“Today’s paper is just sparkling. I’m very proud of it,” exclaims Mario García – also known as the newspaper doctor – from his seat at Hong Kong’s South China Morning Post offices in Causeway Bay. Having spent 30 years whipping print institutions such as The Wall Street Journal and Die Zeit into shape (he’s played a part in redesigning over 500 publications), García turned his attention to the 108-year-old English-language SCMP eight months ago. The revamped paper hit newsstands last Monday.
“I don’t think that it was a paper that you needed to rush by ambulance to the emergency room,” García explains, before adding cautiously: “This is a newspaper that did not have a good sense of navigation, if we may say so.”
It certainly does now. Scrapping the former, slightly demure colour scheme and non-descript layout for bright section headings and a front page with a larger masthead, info-graphics and teasers on what’s inside the covers, the new SCMP is as perky and expertly laid-out as it could be. The new design also includes daily tabloid supplements – Money Post, Health Post, Family Post and more – that will launch over the next few weeks. And, inevitably, it has an iPad application.
“We’ve looked at every column, every headline and every page to create a newspaper that is modern and seductive, and [will] attract a new generation of readers and users in Hong Kong. This newspaper is being re-thought for a generation of digitally-minded people,” says García.
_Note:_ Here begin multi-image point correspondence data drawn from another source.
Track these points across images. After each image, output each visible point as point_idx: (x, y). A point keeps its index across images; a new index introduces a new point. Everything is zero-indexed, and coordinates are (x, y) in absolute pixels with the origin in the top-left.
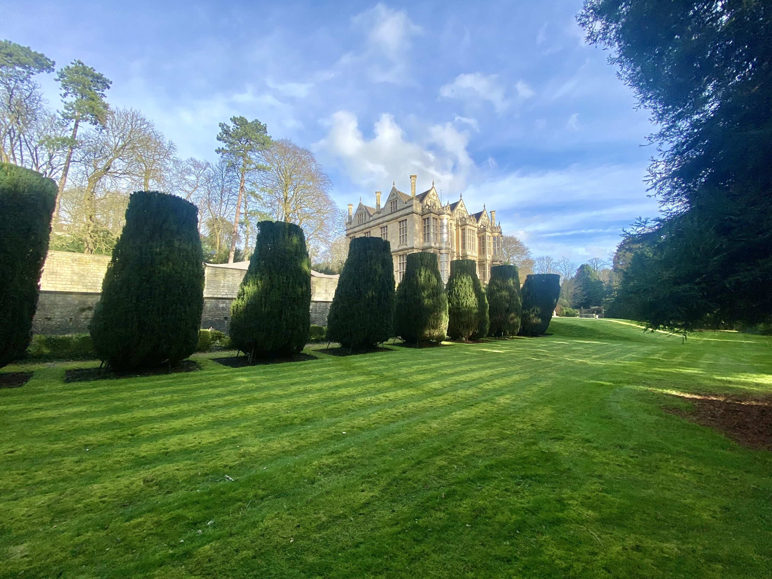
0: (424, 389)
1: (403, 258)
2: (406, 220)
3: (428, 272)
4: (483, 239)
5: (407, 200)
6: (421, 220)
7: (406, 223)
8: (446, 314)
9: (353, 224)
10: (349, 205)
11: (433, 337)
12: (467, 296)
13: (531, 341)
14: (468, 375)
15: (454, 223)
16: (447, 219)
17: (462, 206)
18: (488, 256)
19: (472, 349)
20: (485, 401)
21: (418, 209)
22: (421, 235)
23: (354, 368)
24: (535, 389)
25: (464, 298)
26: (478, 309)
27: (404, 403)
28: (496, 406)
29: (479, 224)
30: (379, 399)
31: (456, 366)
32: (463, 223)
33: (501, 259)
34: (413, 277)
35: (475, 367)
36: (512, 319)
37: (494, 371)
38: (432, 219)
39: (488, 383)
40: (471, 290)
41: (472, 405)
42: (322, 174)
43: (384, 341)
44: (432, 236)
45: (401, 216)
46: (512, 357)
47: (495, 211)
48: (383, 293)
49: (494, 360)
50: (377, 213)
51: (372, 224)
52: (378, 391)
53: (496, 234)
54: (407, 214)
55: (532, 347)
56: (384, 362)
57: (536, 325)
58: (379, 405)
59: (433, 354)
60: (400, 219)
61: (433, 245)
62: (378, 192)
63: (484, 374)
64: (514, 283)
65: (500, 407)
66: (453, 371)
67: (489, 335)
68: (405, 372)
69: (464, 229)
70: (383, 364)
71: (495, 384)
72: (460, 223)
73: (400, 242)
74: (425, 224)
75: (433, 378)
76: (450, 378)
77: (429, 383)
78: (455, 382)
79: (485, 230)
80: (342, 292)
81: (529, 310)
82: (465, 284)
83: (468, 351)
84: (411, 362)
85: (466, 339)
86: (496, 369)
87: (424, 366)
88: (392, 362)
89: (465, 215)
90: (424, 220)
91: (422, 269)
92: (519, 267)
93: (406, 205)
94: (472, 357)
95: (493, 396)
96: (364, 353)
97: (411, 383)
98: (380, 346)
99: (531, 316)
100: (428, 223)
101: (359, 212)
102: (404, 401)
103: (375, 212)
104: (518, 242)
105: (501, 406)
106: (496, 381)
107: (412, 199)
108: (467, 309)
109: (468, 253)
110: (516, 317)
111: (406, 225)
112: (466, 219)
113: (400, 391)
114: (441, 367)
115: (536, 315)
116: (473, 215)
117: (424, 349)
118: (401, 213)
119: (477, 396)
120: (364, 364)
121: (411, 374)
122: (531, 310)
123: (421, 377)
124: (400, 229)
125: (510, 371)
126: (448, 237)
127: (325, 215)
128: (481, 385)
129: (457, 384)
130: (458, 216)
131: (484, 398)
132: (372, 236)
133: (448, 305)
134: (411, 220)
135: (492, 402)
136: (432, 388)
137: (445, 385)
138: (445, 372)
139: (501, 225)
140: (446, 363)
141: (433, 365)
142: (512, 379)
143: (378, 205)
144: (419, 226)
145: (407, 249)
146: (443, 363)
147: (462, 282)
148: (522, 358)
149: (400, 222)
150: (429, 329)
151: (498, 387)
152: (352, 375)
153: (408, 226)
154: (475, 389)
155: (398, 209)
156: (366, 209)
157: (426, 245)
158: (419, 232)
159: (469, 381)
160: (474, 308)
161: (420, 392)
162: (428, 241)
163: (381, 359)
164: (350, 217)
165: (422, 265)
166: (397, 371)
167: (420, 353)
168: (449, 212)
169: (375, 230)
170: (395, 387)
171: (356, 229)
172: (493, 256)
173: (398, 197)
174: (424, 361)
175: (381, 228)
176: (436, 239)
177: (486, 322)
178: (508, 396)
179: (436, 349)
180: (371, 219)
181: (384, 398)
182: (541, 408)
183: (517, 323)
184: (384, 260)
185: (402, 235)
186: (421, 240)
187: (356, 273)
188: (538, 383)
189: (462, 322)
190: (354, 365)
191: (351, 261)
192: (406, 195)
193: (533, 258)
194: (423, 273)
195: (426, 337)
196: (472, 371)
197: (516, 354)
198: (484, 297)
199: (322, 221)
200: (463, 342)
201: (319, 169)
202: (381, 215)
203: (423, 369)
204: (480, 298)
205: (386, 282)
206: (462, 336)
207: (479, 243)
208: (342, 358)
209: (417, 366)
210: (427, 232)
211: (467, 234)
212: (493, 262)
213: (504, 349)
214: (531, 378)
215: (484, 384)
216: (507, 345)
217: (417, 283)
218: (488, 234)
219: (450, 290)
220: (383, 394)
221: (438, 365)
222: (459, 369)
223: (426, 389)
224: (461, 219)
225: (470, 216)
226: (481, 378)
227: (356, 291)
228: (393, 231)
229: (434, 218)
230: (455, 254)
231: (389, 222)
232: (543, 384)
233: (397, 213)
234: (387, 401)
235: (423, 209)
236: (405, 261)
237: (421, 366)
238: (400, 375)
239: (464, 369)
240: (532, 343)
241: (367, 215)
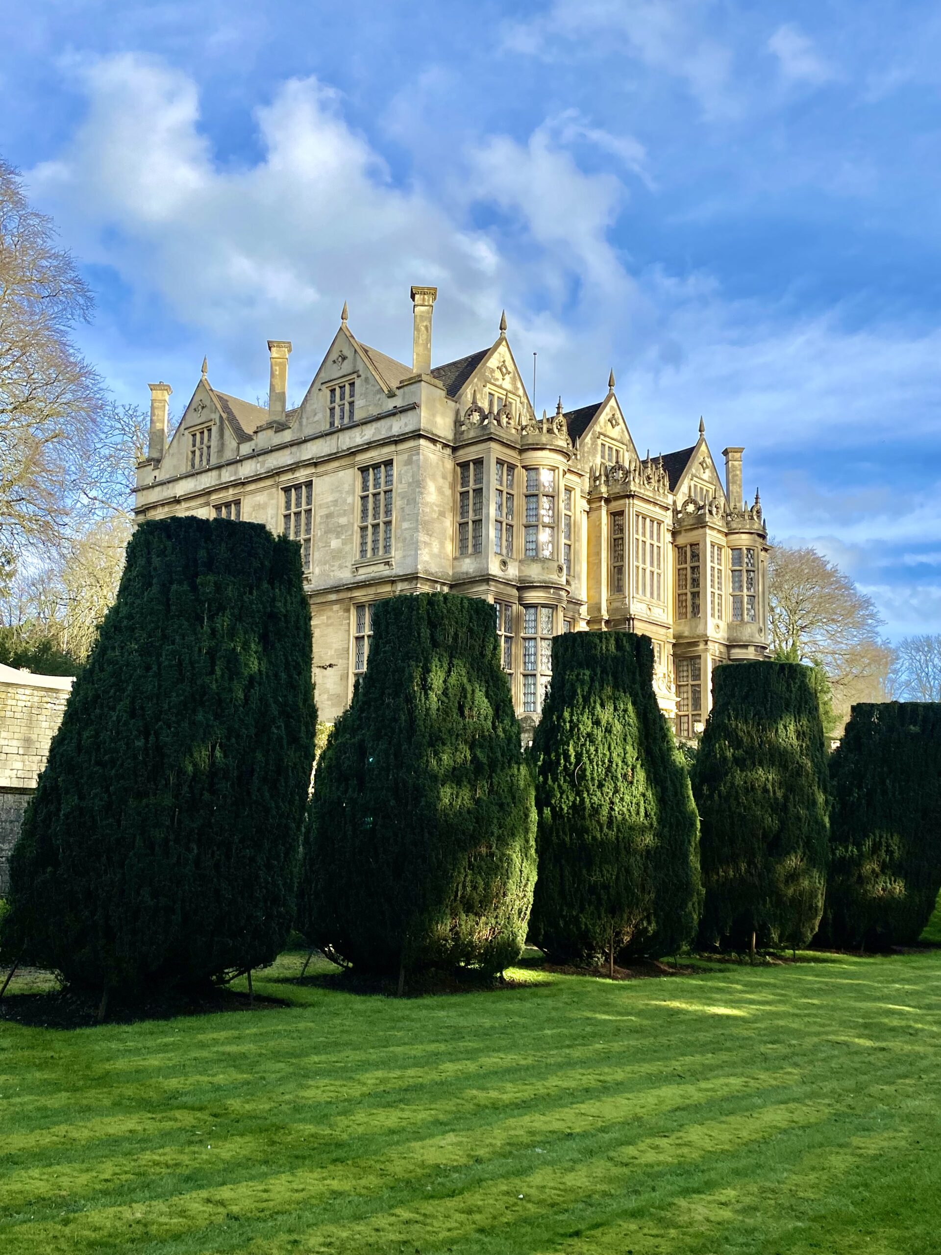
0: (390, 1168)
1: (360, 617)
2: (389, 463)
3: (460, 674)
4: (695, 556)
5: (394, 384)
6: (449, 465)
7: (389, 476)
8: (525, 851)
9: (167, 463)
10: (153, 388)
11: (465, 950)
12: (615, 778)
13: (863, 969)
14: (584, 1107)
15: (582, 485)
16: (553, 469)
17: (612, 421)
18: (711, 622)
19: (624, 999)
20: (636, 1214)
21: (439, 420)
22: (449, 525)
23: (104, 1080)
24: (839, 1162)
25: (601, 786)
26: (658, 835)
27: (290, 1231)
28: (673, 1232)
29: (681, 498)
30: (183, 1213)
31: (540, 1071)
32: (617, 489)
33: (760, 639)
34: (396, 695)
35: (619, 1075)
36: (793, 877)
37: (693, 1093)
38: (493, 467)
39: (659, 1141)
40: (632, 753)
41: (577, 1234)
42: (44, 254)
43: (254, 966)
44: (492, 533)
45: (370, 446)
46: (775, 1036)
47: (740, 450)
48: (259, 755)
49: (703, 1048)
50: (269, 426)
51: (247, 469)
52: (188, 1179)
53: (744, 540)
54: (396, 441)
55: (860, 993)
56: (244, 1056)
57: (886, 905)
58: (177, 1237)
59: (462, 1022)
60: (364, 458)
61: (494, 568)
62: (279, 345)
63: (652, 1100)
64: (800, 735)
65: (688, 1239)
66: (526, 1092)
67: (701, 945)
68: (325, 1097)
69: (621, 513)
70: (234, 1061)
71: (688, 1144)
72: (604, 489)
73: (363, 552)
74: (464, 483)
75: (437, 1123)
76: (511, 1122)
77: (416, 1145)
78: (526, 1139)
79: (700, 523)
80: (79, 748)
81: (859, 845)
82: (608, 731)
83: (607, 1007)
84: (360, 1056)
85: (607, 957)
86: (703, 1085)
87: (411, 1072)
88: (277, 1055)
89: (626, 459)
90: (464, 466)
91: (435, 664)
92: (831, 672)
93: (390, 404)
94: (617, 1032)
95: (672, 1194)
96: (166, 1015)
97: (339, 1145)
98: (237, 983)
99: (870, 867)
100: (479, 480)
101: (195, 419)
102: (292, 1220)
103: (263, 423)
104: (830, 575)
105: (697, 1235)
106: (695, 1134)
107: (416, 380)
108: (612, 834)
109: (636, 608)
110: (807, 872)
111: (389, 482)
112: (627, 473)
113: (284, 1178)
114: (485, 1076)
115: (884, 867)
116: (655, 460)
117: (428, 1001)
118: (369, 433)
119: (605, 1194)
120: (154, 1061)
121: (349, 1106)
122: (869, 843)
123: (389, 1118)
124: (364, 498)
125: (760, 1093)
126: (555, 542)
127: (49, 424)
128: (631, 1150)
129: (532, 1145)
130: (598, 460)
131: (633, 1203)
132: (246, 518)
133: (534, 816)
134: (409, 462)
135: (661, 1220)
136: (423, 1165)
137: (481, 1152)
138: (494, 1094)
139: (761, 504)
140: (509, 1059)
141: (450, 1068)
142: (758, 1124)
143: (277, 396)
144: (440, 490)
145: (392, 581)
146: (491, 1061)
147: (597, 723)
148: (816, 1040)
149: (364, 470)
150: (454, 914)
151: (695, 1155)
152: (89, 1109)
153: (399, 487)
154: (600, 1167)
155: (358, 416)
156: (226, 408)
157: (468, 566)
158: (442, 514)
159: (584, 1135)
160: (643, 830)
161: (372, 1180)
162: (478, 549)
163: (228, 1041)
164: (156, 438)
165: (435, 644)
166: (289, 1093)
167: (408, 1018)
168: (562, 440)
169: (261, 498)
170: (266, 1162)
171: (181, 488)
172: (730, 627)
173: (360, 367)
174: (417, 1050)
175: (287, 490)
176: (510, 547)
177: (686, 888)
178: (730, 1193)
179: (478, 999)
180: (246, 449)
181: (210, 1208)
182: (852, 1238)
183: (813, 894)
184: (272, 616)
185: (370, 521)
186: (450, 548)
187: (148, 668)
188: (856, 1141)
189: (593, 889)
190: (108, 1066)
191: (130, 617)
192: (391, 361)
193: (886, 643)
194: (437, 679)
195: (440, 949)
196: (606, 1089)
197: (795, 1025)
198: (683, 786)
199: (36, 446)
200: (596, 973)
201: (36, 234)
202: (287, 436)
203: (404, 1084)
204: (664, 790)
205: (274, 710)
206: (591, 948)
207: (680, 573)
208: (57, 1036)
209: (380, 1074)
210: (471, 516)
211: (634, 533)
212: (729, 647)
213: (752, 1002)
214: (838, 1117)
215: (642, 1146)
216: (767, 985)
217: (412, 720)
218: (711, 536)
219: (547, 753)
220: (204, 1194)
221: (471, 1067)
222: (554, 1082)
223: (398, 1167)
224: (609, 474)
225: (644, 462)
226: (637, 1118)
227: (140, 743)
228: (335, 502)
229: (500, 462)
230: (583, 610)
231: (321, 469)
232: (872, 1144)
233: (356, 432)
234: (219, 1219)
235: (458, 423)
236: (368, 631)
237: (398, 1073)
238: (297, 1109)
239: (573, 1084)
240: (864, 976)
241: (229, 433)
While he believes print will live forever, García explains newspapers have to adapt to stay relevant. “The papers that will not survive are the ones that are set on ‘sitdown for 45 minutes and read me from cover to cover’,” he says. “The paper that will make it is going to have the robustness of depth and focus and, at the same time, the quick way to get there. I may get this information as quickly as swallowing a pill or I may get this information as a seven-course meal like grandpa used to do. Both are here,” he says pointing to a copy of the new SCMP in front of him. The re-vamped paper is as confident as García himself.
The investment in the paper has paid off with the redesign. But bosses at SCMP need to start addressing the editorial content too – a dispatch of dedicated correspondents to cover regional beats such as Bangkok, Taipei and Kuala Lumpur would be a good start.
SCMP‘s section on China affairs speaks loudly and authoritatively. Yet just like the old version, the paper’s wider Asia content is still mostly wire-generated – a letdown for an otherwise laudable reinvention.